EURJPY is the ticker symbol for the euro and Japanese yen exchange rate. By combining the popular EUR and the volatile JPY, the EURJPY has become a favourite currency pair of many forex traders.
The pair is also referred to as ‘Euppy’, pronounced as ‘Yuppy,’ and is currently, as of October 2019, the seventh most traded asset in the forex market. The EURJPY is a ‘cross pair’, and it falls under the ‘minors’ group in the forex market.
In the EURJPY forex rate, the EUR is the base currency, while the JPY is the quote currency. This means that at any given time, the price of the EURJPY represents the number of Japanese yen it would take to exchange for one euro.
History of the EURJPY
Only introduced in 1999, the euro is truly a modern currency and serves as the official currency of the European Union, the largest economic region in the world.
Its introduction realised an age-old ambition of forming a common currency that would stabilise the European economy, give consumers more freedom and promoting overall monetary cooperation.
Still, in its short life, the euro has had its fair share of political and economic challenges. But it has risen to become the second most traded currency in the world, just behind the US dollar (USD), and remains as such, as of October 2019.
It faced its first major test in 2008 when the Eurozone entered a recession. There would be further threats after this as major member states, such as Greece, Italy and Spain who faced complex debt crises and piled even more pressure on the common currency.
The Japanese yen is the third most traded currency in the world, as of October 2019, and unlike the euro, it has printed some mileage. It was first adopted by the Mejji government in 1871 and has survived through two World Wars, with Japan’s advanced industrial base propelling the yen to global prominence.
As a major export nation, Japan has seen some government interference on the yen; the most notable one being the 2012 devaluation which was kick-started by Prime Minister Shinzo Abe that was termed ‘Abenomics’ within financial circles.
EURJPY Price History
Since its introduction, the EURJPY has seen considerable volatility and massive trends. The pair printed its all-time low of circa 90.00 in October 2000. It then started a multi-year uptrend that saw it attain an all-time high of 169.78 in July 2008.
The 2008 Great Recession piled pressure on the pair, which quickly tumbled to circa 115.00 by February 2009. The yen continued to strengthen, dragging the EURJPY price to a low of circa 95.00 by July 2012.
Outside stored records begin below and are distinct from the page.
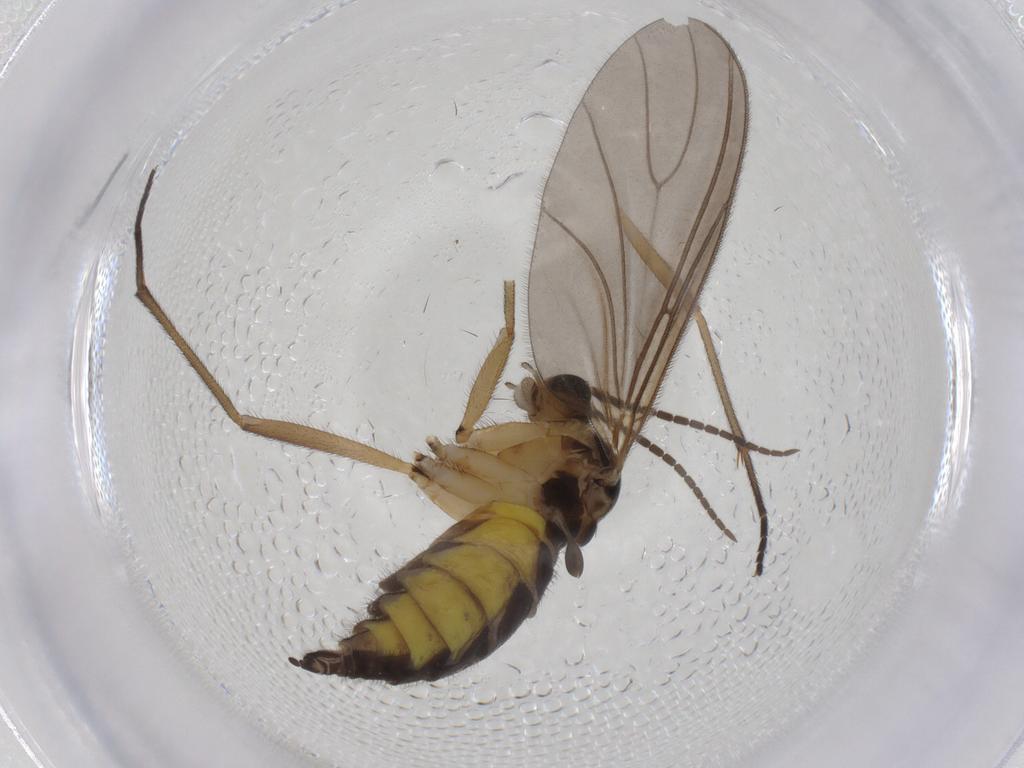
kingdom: Animalia
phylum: Arthropoda
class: Insecta
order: Diptera
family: Sciaridae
Then ‘Abenomics’ kicked in! The EURJPY quickly climbed to circa 120.00 by January 2013, with the uptrend overextending to circa 150.00 by December 2014. Since then, up until late 2019, the pair has traded between 110.00 and 140.00.
Why Trade EURJPY
The EURJPY pair has always displayed decent volatility in most trading sessions. This ensures that traders can find multiple trading opportunities when trading the pair.
- Low Spreads
Most Japanese crosses usually have relatively higher spreads. But the EURJPY is always available at low, competitive spreads, which effectively lowers your overall trading costs.
- Stock Indicator
The EURJPY is considered a leading indicator for stocks globally. The correlation has always proved to be effective, with the pair rising when stocks are trending higher, and the risk is on. In a risk-off environment, the EURJPY will generally fall and signal tumbling stock prices.
Major Bodies Influencing EURJPY
Bank of Japan
The Bank of Japan (BoJ) is the biggest influence on the Japanese yen. Watch out for the monthly interest rates announcements, as well as its involvement in the bond market. In recent years, Japan has implemented the most aggressive Quantitative Easing program in the world, which has resulted in a weaker yen overall.
European Central Bank
The European Central Bank (ECB) also releases rates and the accompanying rate statement monthly. ECB is also an active player in the market, and has, as well, implemented periodic Quantitative Easing when the Eurozone has shown signs of slowdown. The ECB also makes major decisions on individual member states, such as borrowing or strategic stimulus packages, which may have an impact on the euro and consequently, the EURJPY rate.
Japan Statistics Bureau
The JPY is a news sensitive currency, which makes it important for EURJPY traders to track major data releases by the Japan Statistics Bureau. Important news to watch out for include Trade Balance numbers, GDP figures and the Consumer Price Index.
Japan Meteorological Agency
Japan is prone to natural disasters that can shatter major sectors of its economy. It is prudent to particularly track severe earthquake warnings delivered by the Earthquake Early Warning (EEW) system because they can pressure the JPY lower.
The EURJPY has a positive correlation with the CHFJPY, EURUSD and USDJPY. A positive correlation implies that the EURJPY will tend to mirror similar price movements with the correlated assets. It also has a negative correlation with the USDCHF; which means that when the EURJPY rises, the USDCHF will tend to fall, and vice versa.